Canada saves the day
As I was throwing myself at this problem, someone on reddit named RayW suggested something kind of out there, but still might be crazy enough to work: try flashing the Canadian firmware and see what happens. And maybe try flashing the unlocked US firmware after?
This works because the Canadian variant of the S21s (in my case, the G991W because I have a regular S21) use the very same CPU as the US variants. Therefore with patched ODIN, we can flash it onto our US S21. And sure enough, this actually worked. When I went into Settings > About Phone < Software Information, my CSC had changed to XAC/XAC/TMB! (Note, the last CSC will never change. That’s the CSC the phone originally shipped with.)
Checking the phone’s band configuration (*#2263# at the dialer if you’re curious), sure enough, the bands had changed. mmWave 5G was gone (because they don’t use it in Canada, I guess?) and I actually had SOME of the AT&T LTE bands back. This was an improvement!

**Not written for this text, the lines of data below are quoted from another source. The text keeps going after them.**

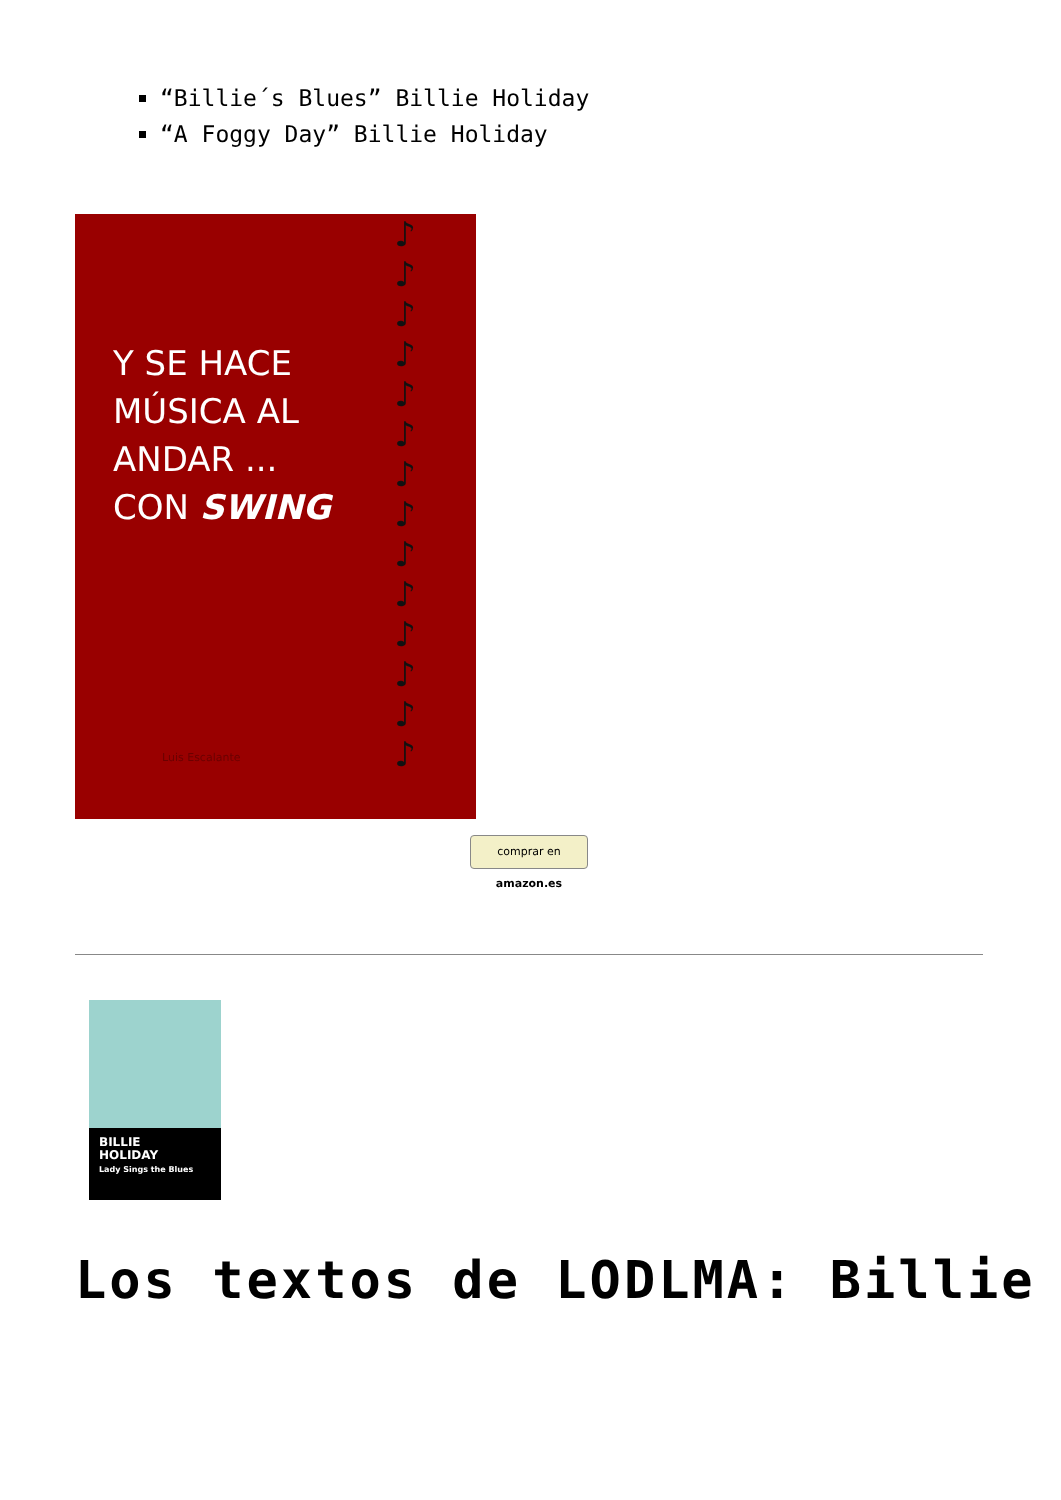“Billie´s Blues” Billie Holiday
“A Foggy Day” Billie Holiday
Y SE HACE
MÚSICA AL
ANDAR ...
CON SWING
Luis Escalante
♪
♪
♪
♪
♪
♪
♪
♪
♪
♪
♪
♪
♪
♪
comprar en amazon.es
BILLIE
HOLIDAY
Lady Sings the Blues
Los textos de LODLMA: Billie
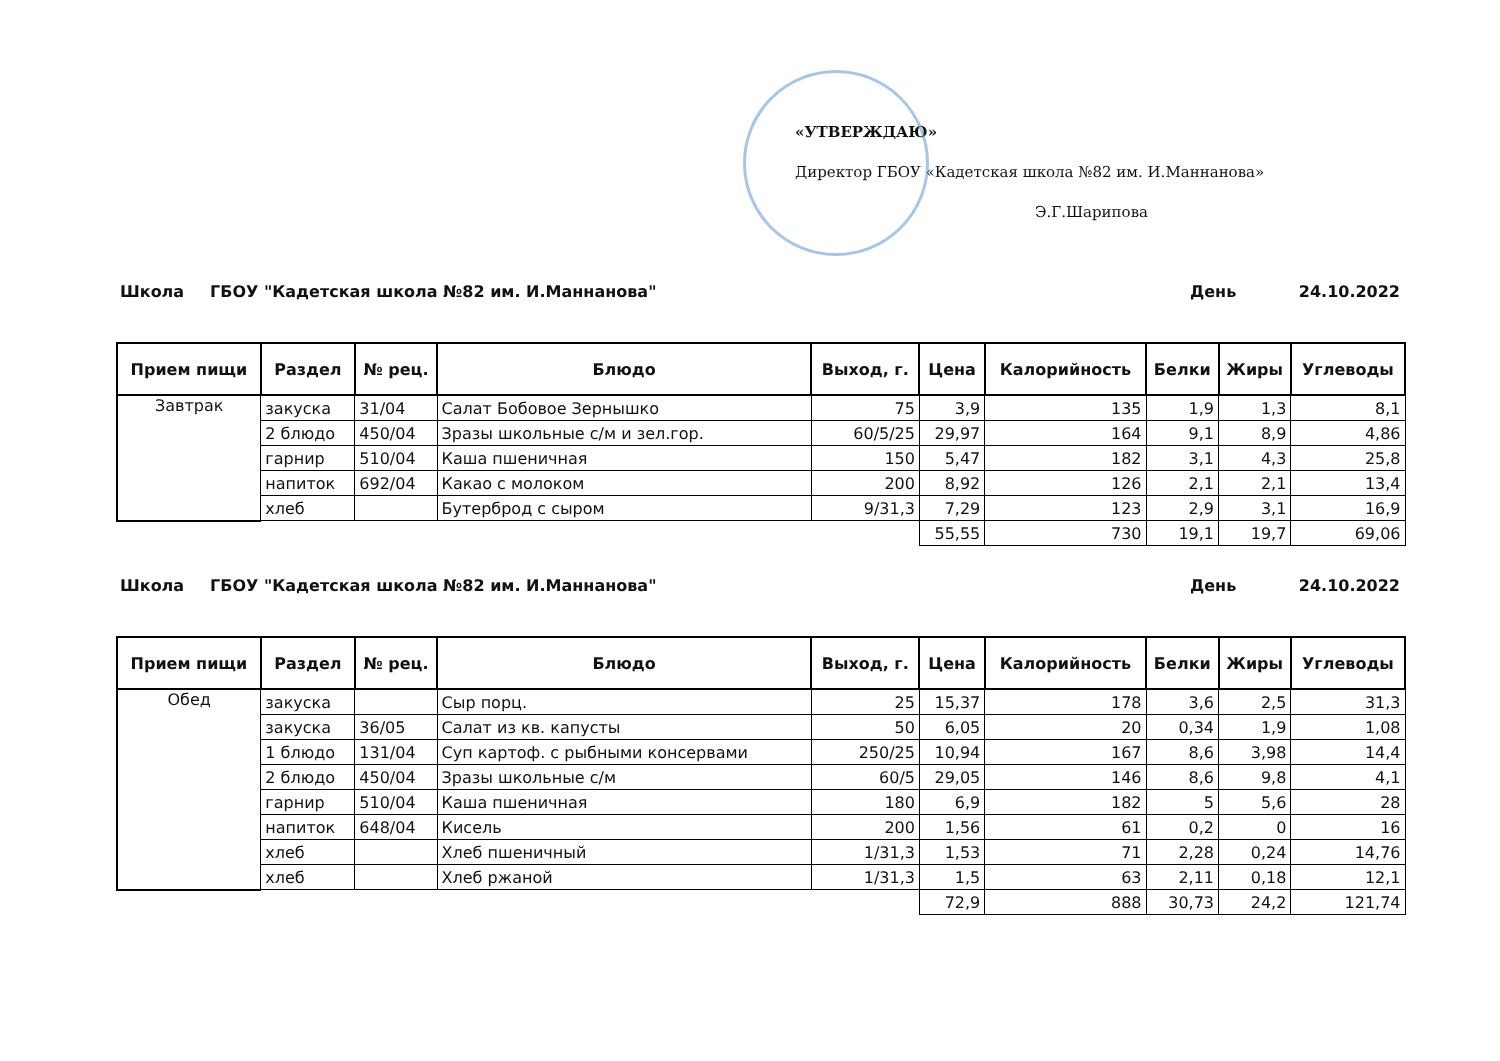«УТВЕРЖДАЮ»
Директор ГБОУ «Кадетская школа №82 им. И.Маннанова»
Э.Г.Шарипова
Школа ГБОУ "Кадетская школа №82 им. И.Маннанова" День 24.10.2022
| Прием пищи | Раздел | № рец. | Блюдо | Выход, г. | Цена | Калорийность | Белки | Жиры | Углеводы |
| --- | --- | --- | --- | --- | --- | --- | --- | --- | --- |
| Завтрак | закуска | 31/04 | Салат Бобовое Зернышко | 75 | 3,9 | 135 | 1,9 | 1,3 | 8,1 |
| | 2 блюдо | 450/04 | Зразы школьные с/м и зел.гор. | 60/5/25 | 29,97 | 164 | 9,1 | 8,9 | 4,86 |
| | гарнир | 510/04 | Каша пшеничная | 150 | 5,47 | 182 | 3,1 | 4,3 | 25,8 |
| | напиток | 692/04 | Какао с молоком | 200 | 8,92 | 126 | 2,1 | 2,1 | 13,4 |
| | хлеб | | Бутерброд с сыром | 9/31,3 | 7,29 | 123 | 2,9 | 3,1 | 16,9 |
| | | | | | 55,55 | 730 | 19,1 | 19,7 | 69,06 |
Школа ГБОУ "Кадетская школа №82 им. И.Маннанова" День 24.10.2022
| Прием пищи | Раздел | № рец. | Блюдо | Выход, г. | Цена | Калорийность | Белки | Жиры | Углеводы |
| --- | --- | --- | --- | --- | --- | --- | --- | --- | --- |
| Обед | закуска | | Сыр порц. | 25 | 15,37 | 178 | 3,6 | 2,5 | 31,3 |
| | закуска | 36/05 | Салат из кв. капусты | 50 | 6,05 | 20 | 0,34 | 1,9 | 1,08 |
| | 1 блюдо | 131/04 | Суп картоф. с рыбными консервами | 250/25 | 10,94 | 167 | 8,6 | 3,98 | 14,4 |
| | 2 блюдо | 450/04 | Зразы школьные с/м | 60/5 | 29,05 | 146 | 8,6 | 9,8 | 4,1 |
| | гарнир | 510/04 | Каша пшеничная | 180 | 6,9 | 182 | 5 | 5,6 | 28 |
| | напиток | 648/04 | Кисель | 200 | 1,56 | 61 | 0,2 | 0 | 16 |
| | хлеб | | Хлеб пшеничный | 1/31,3 | 1,53 | 71 | 2,28 | 0,24 | 14,76 |
| | хлеб | | Хлеб ржаной | 1/31,3 | 1,5 | 63 | 2,11 | 0,18 | 12,1 |
| | | | | | 72,9 | 888 | 30,73 | 24,2 | 121,74 |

Now, knowing that the US firmware seems to check and/or use the previous firmware’s CSC when flashing, I tried flashing the US unlocked firmware over the Canadian firmware. Sure enough…the US firmware didn’t know what to do with this and defaulted to XAA/XAA/TMB.
So by going a very roundabout way with firmware, it is possible to get your CSC to at least change to XAA without having to pay for something like SamKey to do it.
However, this unfortunately is very easy to undo. You cannot use the original carrier’s SIM anymore. In my case, my original CSC is TMB, so that means no T-Mobile. What’ll happen is what the phone should be doing with other SIMs in the first place: It’ll reboot and reconfigure itself and when it’s done it’ll once again be locked to the original CSC. (In this case: TMB/TMB/TMB.)
If that should happen, you’ll have to go through ALL of this again to get back to XAA.
Worse yet, this can happen even on the Canadian firmware. I’m not sure how.
That this is necessary is just outright asinine and I hope somewhere Samsung is working on bringing actual carrier switching to carrier-tainted S21s.
Because if they don’t, it just might be time for me to go back to a Pixel.